JACKSON – Change and growth could be the buzz words to describe Jackson Township in 2018. It was a year where the township made progress with its goal to make it a weekend trip destination with the approval of a sports complex and hotel.
Beyond that, the township’s school district, alarmed by stories nation-wide of school shootings, sought to increase security at its 10 schools with a special ballot question that was approved at the polls in November and added six additional security officers.
The township’s bond rating improved late in the year, proving its financial stability. The township’s credit rating was raised to the second-highest possible. Moody’s Investors Services upgraded Jackson from Aa2 to Aal, which notes the agency’s view that Jackson is fiscally responsible. This helps when borrowing money for bonds.
One of the last acts of the governing body was to approve a $6.5 million bond ordinance for a police radio system that will replace the current one. Officials and police department representatives have described the current system as having outlived its usefulness.
Early in the year, an agreement was reached between the NJ Sierra Club and Six Flags Great Adventure over a proposed project that will lead to the creation of the world’s first solar-powered theme park.
Six Flags Great Adventure and its partner KDC Solar announced on Jan. 24 that construction would soon start on the project which the New Jersey Sierra Club had originally opposed. The club challenged the park’s initial plans which would have destroyed close to 100 acres of forest including high-quality streams for 22 megawatts of solar power.
A high point for the year for Mayor Michael Reina was the day he spent in Washington DC as part of the president’s meeting of the mayors. President Donald J. Trump’s meeting of mayors was held at the White House and the Eisenhower Executive Building. Reina was one of only 50 mayors from throughout the country who attended the Jan. 24 session. He was the only one from Ocean County. He said the event allowed for community leaders to meet with many representatives of key intergovernmental agencies for the theme of municipal infrastructure.
“It was an honor to be invited to meet the President of the United States in the White House as the mayor of Jackson Township. Just to be one of the mayors selected for consideration in the beginning was a great feeling but actually being there with the president and 50 other mayors was an experience that I will remember for the rest of my life,” Reina said.
For many in the Orthodox Jewish community of the township, the approval of a building plan for the township’s first synagogue represented the growth of those of that faith in the community.
Members of the township planning board unanimously approved the plans for the synagogue during a Feb. 5 meeting. The plan includes the construction of a two-story house of worship with a finished basement, totaling 21,165 square feet. It consists of 3.75 acres located on the westerly side of East Veterans Highway south of Grand Boulevard. The Shul, the word used for an Orthodox Jewish synagogue, will be built on 518 East Veterans Highway and will be known as the Royal Grove Shul. An estimated 500 Orthodox Jewish families currently reside in Jackson.

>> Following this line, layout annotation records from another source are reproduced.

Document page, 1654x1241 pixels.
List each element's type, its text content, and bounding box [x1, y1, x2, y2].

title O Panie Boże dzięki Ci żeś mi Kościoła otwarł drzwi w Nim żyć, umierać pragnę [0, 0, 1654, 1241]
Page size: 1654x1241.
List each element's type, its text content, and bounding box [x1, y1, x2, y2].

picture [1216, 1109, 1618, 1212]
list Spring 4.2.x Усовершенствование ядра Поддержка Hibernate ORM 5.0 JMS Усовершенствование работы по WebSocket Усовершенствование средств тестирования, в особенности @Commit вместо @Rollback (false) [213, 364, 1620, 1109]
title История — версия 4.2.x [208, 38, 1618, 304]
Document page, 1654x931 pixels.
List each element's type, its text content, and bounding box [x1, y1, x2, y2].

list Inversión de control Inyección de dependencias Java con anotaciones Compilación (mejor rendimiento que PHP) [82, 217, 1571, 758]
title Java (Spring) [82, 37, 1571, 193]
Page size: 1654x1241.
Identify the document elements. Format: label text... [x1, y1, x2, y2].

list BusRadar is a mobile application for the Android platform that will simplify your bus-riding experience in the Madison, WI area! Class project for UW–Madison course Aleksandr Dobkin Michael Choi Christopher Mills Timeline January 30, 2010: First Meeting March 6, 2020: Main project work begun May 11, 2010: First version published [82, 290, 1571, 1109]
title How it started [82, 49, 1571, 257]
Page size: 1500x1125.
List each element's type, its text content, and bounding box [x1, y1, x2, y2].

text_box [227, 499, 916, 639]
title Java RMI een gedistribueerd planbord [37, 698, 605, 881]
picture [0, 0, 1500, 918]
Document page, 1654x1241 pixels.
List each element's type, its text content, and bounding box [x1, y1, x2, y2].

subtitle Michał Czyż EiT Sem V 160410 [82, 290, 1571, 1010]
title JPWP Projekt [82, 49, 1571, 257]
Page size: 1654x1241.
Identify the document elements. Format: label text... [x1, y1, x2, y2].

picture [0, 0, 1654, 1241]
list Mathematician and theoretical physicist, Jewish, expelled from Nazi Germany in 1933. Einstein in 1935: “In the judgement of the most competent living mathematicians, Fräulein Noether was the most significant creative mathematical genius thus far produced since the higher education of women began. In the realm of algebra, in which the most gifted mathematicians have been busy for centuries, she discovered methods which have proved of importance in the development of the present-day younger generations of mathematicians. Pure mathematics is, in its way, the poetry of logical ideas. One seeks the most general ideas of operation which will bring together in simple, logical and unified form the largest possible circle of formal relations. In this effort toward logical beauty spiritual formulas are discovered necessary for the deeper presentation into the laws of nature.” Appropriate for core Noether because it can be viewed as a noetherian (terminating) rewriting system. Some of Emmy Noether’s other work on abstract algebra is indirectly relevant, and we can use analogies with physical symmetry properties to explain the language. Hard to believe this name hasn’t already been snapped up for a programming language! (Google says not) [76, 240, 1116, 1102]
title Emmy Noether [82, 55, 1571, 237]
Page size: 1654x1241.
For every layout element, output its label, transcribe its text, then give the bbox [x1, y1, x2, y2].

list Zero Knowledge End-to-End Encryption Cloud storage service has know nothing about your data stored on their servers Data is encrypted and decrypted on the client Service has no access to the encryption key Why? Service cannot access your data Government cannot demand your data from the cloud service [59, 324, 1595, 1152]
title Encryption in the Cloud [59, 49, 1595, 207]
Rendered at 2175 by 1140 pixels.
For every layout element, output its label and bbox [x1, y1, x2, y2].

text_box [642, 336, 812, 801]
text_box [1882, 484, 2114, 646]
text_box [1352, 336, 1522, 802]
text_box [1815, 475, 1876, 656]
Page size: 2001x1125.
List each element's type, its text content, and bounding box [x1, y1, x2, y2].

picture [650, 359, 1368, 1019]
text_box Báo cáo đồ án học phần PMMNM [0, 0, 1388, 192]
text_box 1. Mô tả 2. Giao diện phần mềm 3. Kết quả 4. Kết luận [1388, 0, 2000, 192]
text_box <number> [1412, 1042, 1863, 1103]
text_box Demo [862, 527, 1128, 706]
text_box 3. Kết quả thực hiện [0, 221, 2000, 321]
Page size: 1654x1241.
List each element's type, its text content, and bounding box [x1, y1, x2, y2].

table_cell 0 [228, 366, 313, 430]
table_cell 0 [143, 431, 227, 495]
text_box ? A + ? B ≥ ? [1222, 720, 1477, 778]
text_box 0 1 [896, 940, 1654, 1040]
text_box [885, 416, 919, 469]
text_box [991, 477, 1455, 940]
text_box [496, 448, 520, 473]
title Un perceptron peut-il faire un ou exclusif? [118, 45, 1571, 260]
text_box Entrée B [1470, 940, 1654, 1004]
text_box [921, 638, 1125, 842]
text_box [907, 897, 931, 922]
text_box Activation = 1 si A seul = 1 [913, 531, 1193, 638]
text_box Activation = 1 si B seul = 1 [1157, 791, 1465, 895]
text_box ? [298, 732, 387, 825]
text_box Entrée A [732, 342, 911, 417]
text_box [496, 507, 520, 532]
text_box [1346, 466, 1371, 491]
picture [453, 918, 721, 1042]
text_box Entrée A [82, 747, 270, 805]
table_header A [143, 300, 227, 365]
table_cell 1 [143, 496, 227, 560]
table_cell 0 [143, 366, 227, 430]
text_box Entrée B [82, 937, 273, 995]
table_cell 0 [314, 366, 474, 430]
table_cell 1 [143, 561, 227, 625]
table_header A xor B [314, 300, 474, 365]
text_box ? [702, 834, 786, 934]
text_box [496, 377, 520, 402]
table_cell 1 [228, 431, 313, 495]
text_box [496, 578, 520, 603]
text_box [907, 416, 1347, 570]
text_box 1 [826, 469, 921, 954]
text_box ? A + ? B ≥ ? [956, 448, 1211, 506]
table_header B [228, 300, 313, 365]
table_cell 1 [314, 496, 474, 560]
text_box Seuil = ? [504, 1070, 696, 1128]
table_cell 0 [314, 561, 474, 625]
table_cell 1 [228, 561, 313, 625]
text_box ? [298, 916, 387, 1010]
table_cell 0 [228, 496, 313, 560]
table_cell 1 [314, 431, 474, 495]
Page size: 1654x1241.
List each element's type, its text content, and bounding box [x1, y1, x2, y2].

Some news proved shocking to the community. While the boys of the Holbrook Little League were everybody’s hometown heroes, police said the men managing the team’s finances were villains.
League President Anthony M. Del Vecchio, 63, and league treasurer John M. Lehmann, 55, both residents of Jackson, were charged with second degree Theft and Conspiracy to Commit Theft for the misappropriation of league finances, according to the Ocean County Prosecutor’s Office.
The county’s Economic Crimes Unit began investigating them after receiving an anonymous tip about theft of funds, according to police. What followed was an extensive review of Holbrook’s finances from 2014 until now. It was determined that Del Vecchio and Lehmann, who were the only two who had full control of the money, had converted more than $118,000 of the Holbrook Little League funds to themselves. Additionally, the Economic Crimes Unit reported that Lehmann used the league’s debit card for more than $500 worth of charges inappropriately.
The year closed with changes to the council’s membership and professional staff. Councilwoman Ann M. Updegrave chose not to run for another term on the council. Councilman Scott Martin was defeated at the polls for another term. Township Clerk Ann Marie Eden retired on Dec. 28. Deputy Clerk Janice Kisty was sworn in to serve as the township’s newest clerk during a Dec. 18 council meeting. Business Administrator Helene Schlegel left as and a search is underway for her replacement in the new year.
School Board President Scott Sargent lost his bid for re-election for another three-year term in November’s election. He was defeated by former board member Gustavo “Gus” Acevedo, who will be sworn in during the board’s reorganization meeting in January.
Reina won re-election in the mayoral race over Tracie Yostpile. His council running mates Andrew Kern and Alexander Sauickie, III won their race and all three will be sworn in during a Jan. 2 reorganization meeting.